Exercise prompt = Repeat the data that follows verbatim. Images are not part of the copy.

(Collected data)
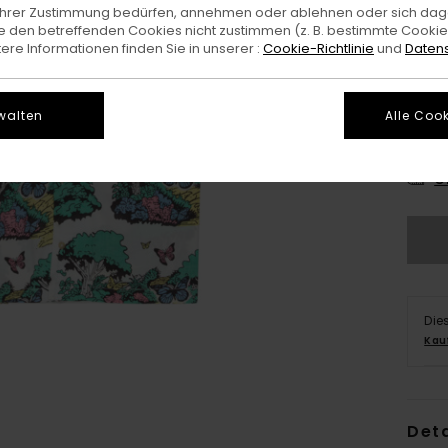
e Ihrer Zustimmung bedürfen, annehmen oder ablehnen oder sich da
 den betreffenden Cookies nicht zustimmen (z. B. bestimmte Cooki
re Informationen finden Sie in unserer :
Cookie-Richtlinie
und
Datens
walten
Alle Cook
X
G
Die
Kau
Deta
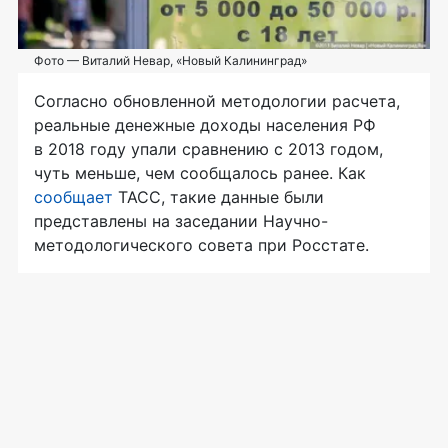
Фото — Виталий Невар, «Новый Калининград»
Согласно обновленной методологии расчета,
реальные денежные доходы населения РФ
в 2018 году упали сравнению с 2013 годом,
чуть меньше, чем сообщалось ранее. Как
сообщает
ТАСС, такие данные были
представлены на заседании Научно-
методологического совета при Росстате.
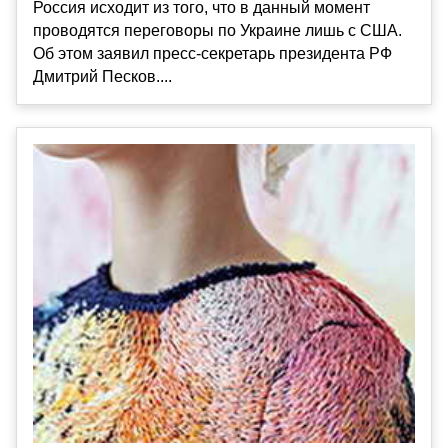
Россия исходит из того, что в данный момент
проводятся переговоры по Украине лишь с США.
Об этом заявил пресс-секретарь президента РФ
Дмитрий Песков....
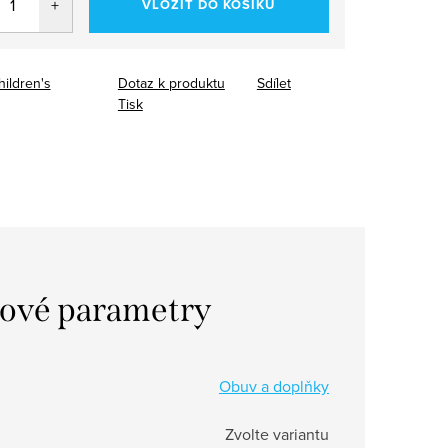
VLOŽIT DO KOŠÍKU
hildren's
Dotaz k produktu
Sdílet
Tisk
ové parametry
Obuv a doplňky
Zvolte variantu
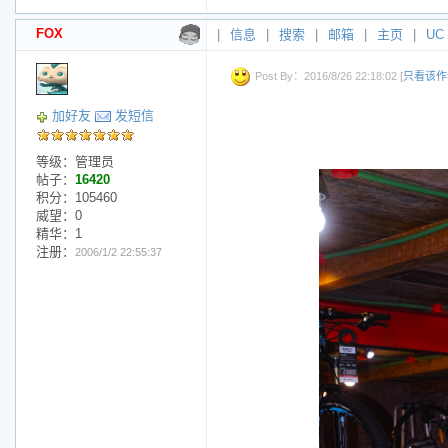
FOX
|
信息
|
搜索
|
邮箱
|
主页
|
UC
Post By：2016/8/26 22:18:02 [
只看该作
加好友
发短信
等级：管理员
帖子：
16420
积分：105460
威望：0
精华：1
注册：
2006/1/2 22:55:37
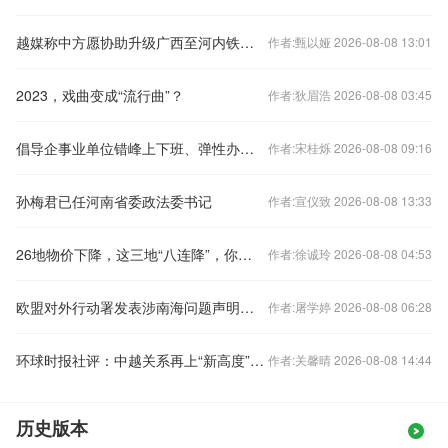
越媒称中方愿协助升级广西至河内铁路交通，外交部回应
作者:甄以娅 2026-08-08 13:01
2023，戏曲变成“流行曲”？
作者:狄眉浩 2026-08-08 03:45
倡导企事业单位错峰上下班、弹性办公！北京发布七条响应措施
作者:宋桂烁 2026-08-08 09:16
孙梅君已任河南省委政法委书记
作者:宣仪致 2026-08-08 13:33
26地物价下降，这三地“八连降”，你家呢？
作者:徐诚玲 2026-08-08 04:53
欧盟对外行动署发表涉南海问题声明，中国驻欧盟使团驳斥
作者:屠学婷 2026-08-08 06:28
环球时报社评：中越关系再上“新高度”令人期待
作者:关馨晴 2026-08-08 14:44
历史版本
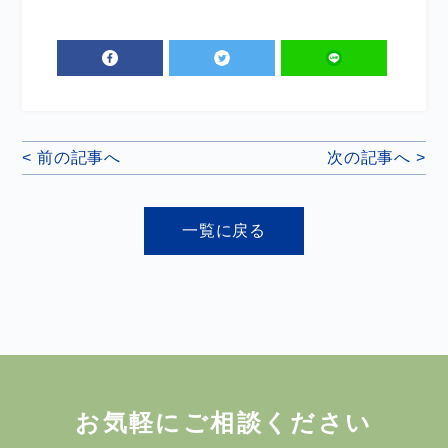
< 前の記事へ
次の記事へ >
一覧に戻る
お気軽にご相談ください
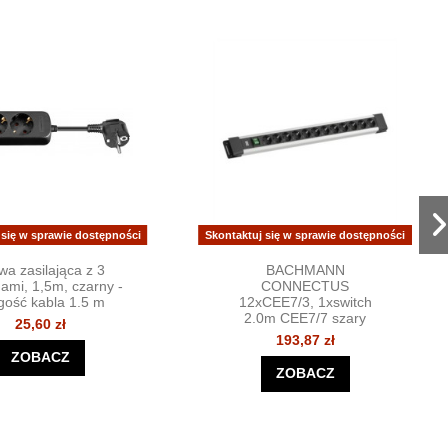
 się w sprawie dostępności
Skontaktuj się w sprawie dostępności
twa zasilająca z 3
BACHMANN
ami, 1,5m, czarny -
CONNECTUS
gość kabla 1.5 m
12xCEE7/3, 1xswitch
2.0m CEE7/7 szary
25,60 zł
193,87 zł
ZOBACZ
ZOBACZ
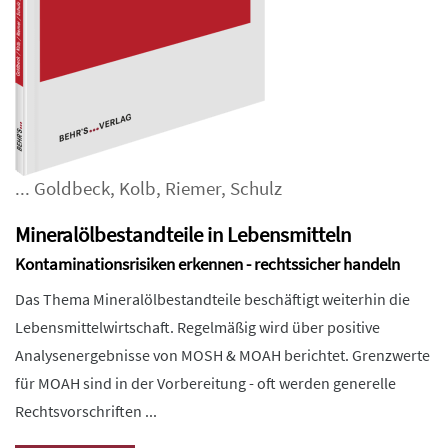
...
Goldbeck
,
Kolb
,
Riemer
,
Schulz
Mineralölbestandteile in Lebensmitteln
Kontaminationsrisiken erkennen - rechtssicher handeln
Das Thema Mineralölbestandteile beschäftigt weiterhin die
Lebensmittelwirtschaft. Regelmäßig wird über positive
Analysenergebnisse von MOSH & MOAH berichtet. Grenzwerte
für MOAH sind in der Vorbereitung - oft werden generelle
Rechtsvorschriften ...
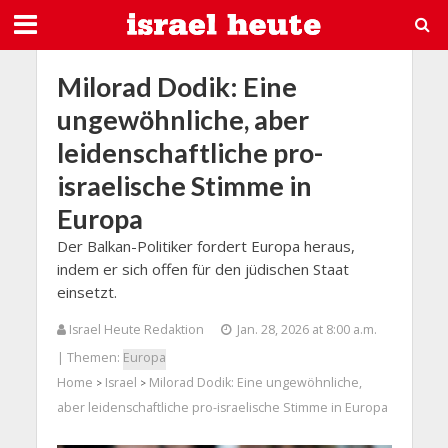
Milorad Dodik: Eine
ungewöhnliche, aber
leidenschaftliche pro-
israelische Stimme in
Europa
Der Balkan-Politiker fordert Europa heraus,
indem er sich offen für den jüdischen Staat
einsetzt.
Israel Heute Redaktion
Jan. 28, 2026 at 8:00 a.m.
| Themen:
Europa
Home
Israel
Milorad Dodik: Eine ungewöhnliche,
>
>
aber leidenschaftliche pro-israelische Stimme in Europa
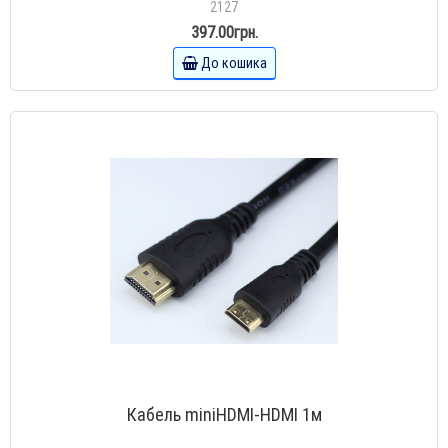
2127
397.00грн.
До кошика
Кабель miniHDMI-HDMI 1м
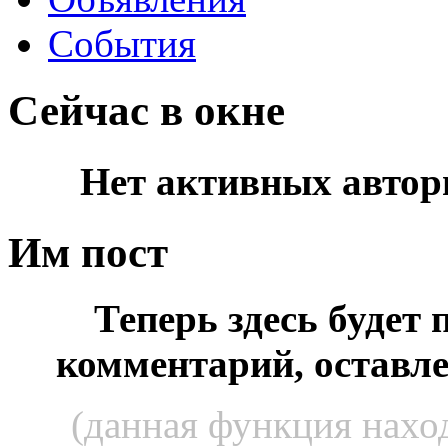
События
Сейчас в окне
Нет активных автор
Им пост
Теперь здесь будет
комментарий, оставл
(данная функция наход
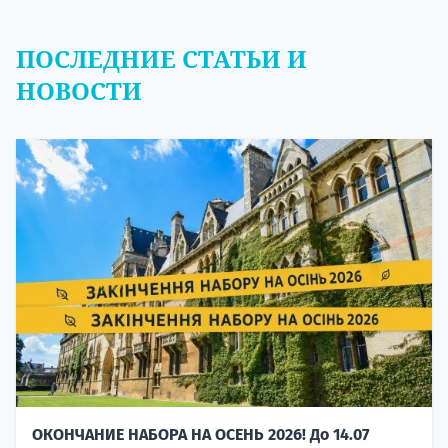
ПОСЛЕДНИЕ СТАТЬИ И
НОВОСТИ
ОКОНЧАНИЕ НАБОРА НА ОСЕНЬ 2026! До 14.07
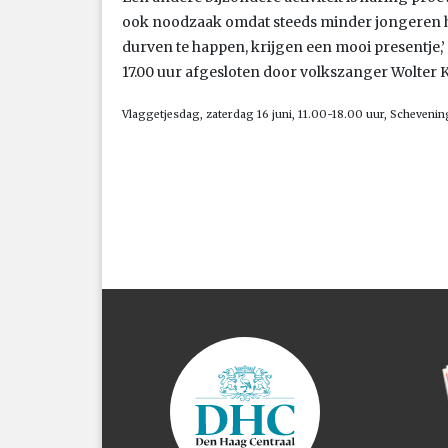
ook noodzaak omdat steeds minder jongeren h
durven te happen, krijgen een mooi presentje,’
17.00 uur afgesloten door volkszanger Wolter 
Vlaggetjesdag, zaterdag 16 juni, 11.00-18.00 uur, Scheven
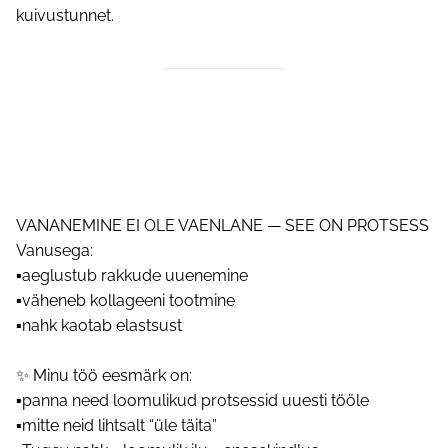
kuivustunnet.
VANANEMINE EI OLE VAENLANE — SEE ON PROTSESS
Vanusega:
▪️aeglustub rakkude uuenemine
▪️väheneb kollageeni tootmine
▪️nahk kaotab elastsust
✨ Minu töö eesmärk on:
▪️panna need loomulikud protsessid uuesti tööle
▪️mitte neid lihtsalt “üle täita”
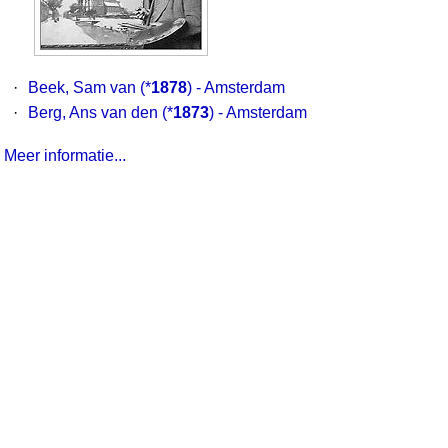
·
Beek, Sam van
(*
1878
) - Amsterdam
·
Berg, Ans van den
(*
1873
) - Amsterdam
Meer informatie...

Response =
e Ihrer Zustimmung bedürfen, annehmen oder ablehnen oder sich da
 den betreffenden Cookies nicht zustimmen (z. B. bestimmte Cooki
re Informationen finden Sie in unserer :
Cookie-Richtlinie
und
Datens
walten
Alle Cook
X
G
Die
Kau
Deta
Фото — Виталий Невар, «Новый Калининград»
Согласно обновленной методологии расчета,
реальные денежные доходы населения РФ
в 2018 году упали сравнению с 2013 годом,
чуть меньше, чем сообщалось ранее. Как
сообщает
ТАСС, такие данные были
представлены на заседании Научно-
методологического совета при Росстате.
Россия исходит из того, что в данный момент
проводятся переговоры по Украине лишь с США.
Об этом заявил пресс-секретарь президента РФ
Дмитрий Песков....
VLOŽIT DO KOŠÍKU
hildren's
Dotaz k produktu
Sdílet
Tisk
ové parametry
Obuv a doplňky
Zvolte variantu
FOX
|
信息
|
搜索
|
邮箱
|
主页
|
UC
Post By：2016/8/26 22:18:02 [
只看该作
加好友
发短信
等级：管理员
帖子：
16420
积分：105460
威望：0
精华：1
注册：
2006/1/2 22:55:37
越媒称中方愿协助升级广西至河内铁路交通，外交部回应
作者:甄以娅 2026-08-08 13:01
2023，戏曲变成“流行曲”？
作者:狄眉浩 2026-08-08 03:45
倡导企事业单位错峰上下班、弹性办公！北京发布七条响应措施
作者:宋桂烁 2026-08-08 09:16
孙梅君已任河南省委政法委书记
作者:宣仪致 2026-08-08 13:33
26地物价下降，这三地“八连降”，你家呢？
作者:徐诚玲 2026-08-08 04:53
欧盟对外行动署发表涉南海问题声明，中国驻欧盟使团驳斥
作者:屠学婷 2026-08-08 06:28
环球时报社评：中越关系再上“新高度”令人期待
作者:关馨晴 2026-08-08 14:44
历史版本
< 前の記事へ
次の記事へ >
一覧に戻る
お気軽にご相談ください
 się w sprawie dostępności
Skontaktuj się w sprawie dostępności
twa zasilająca z 3
BACHMANN
ami, 1,5m, czarny -
CONNECTUS
gość kabla 1.5 m
12xCEE7/3, 1xswitch
2.0m CEE7/7 szary
25,60 zł
193,87 zł
ZOBACZ
ZOBACZ
...
Goldbeck
,
Kolb
,
Riemer
,
Schulz
Mineralölbestandteile in Lebensmitteln
Kontaminationsrisiken erkennen - rechtssicher handeln
Das Thema Mineralölbestandteile beschäftigt weiterhin die
Lebensmittelwirtschaft. Regelmäßig wird über positive
Analysenergebnisse von MOSH & MOAH berichtet. Grenzwerte
für MOAH sind in der Vorbereitung - oft werden generelle
Rechtsvorschriften ...
Milorad Dodik: Eine
ungewöhnliche, aber
leidenschaftliche pro-
israelische Stimme in
Europa
Der Balkan-Politiker fordert Europa heraus,
indem er sich offen für den jüdischen Staat
einsetzt.
Israel Heute Redaktion
Jan. 28, 2026 at 8:00 a.m.
| Themen:
Europa
Home
Israel
Milorad Dodik: Eine ungewöhnliche,
>
>
aber leidenschaftliche pro-israelische Stimme in Europa
2127
397.00грн.
До кошика
Кабель miniHDMI-HDMI 1м
События
Сейчас в окне
Нет активных автор
Им пост
Теперь здесь будет
комментарий, оставл
(данная функция наход
ПОСЛЕДНИЕ СТАТЬИ И
НОВОСТИ
ОКОНЧАНИЕ НАБОРА НА ОСЕНЬ 2026! До 14.07
ook noodzaak omdat steeds minder jongeren h
durven te happen, krijgen een mooi presentje,’
17.00 uur afgesloten door volkszanger Wolter 
Vlaggetjesdag, zaterdag 16 juni, 11.00-18.00 uur, Scheven
kuivustunnet.
VANANEMINE EI OLE VAENLANE — SEE ON PROTSESS
Vanusega:
▪️aeglustub rakkude uuenemine
▪️väheneb kollageeni tootmine
▪️nahk kaotab elastsust
✨ Minu töö eesmärk on:
▪️panna need loomulikud protsessid uuesti tööle
▪️mitte neid lihtsalt “üle täita”
·
Beek, Sam van
(*
1878
) - Amsterdam
·
Berg, Ans van den
(*
1873
) - Amsterdam
Meer informatie...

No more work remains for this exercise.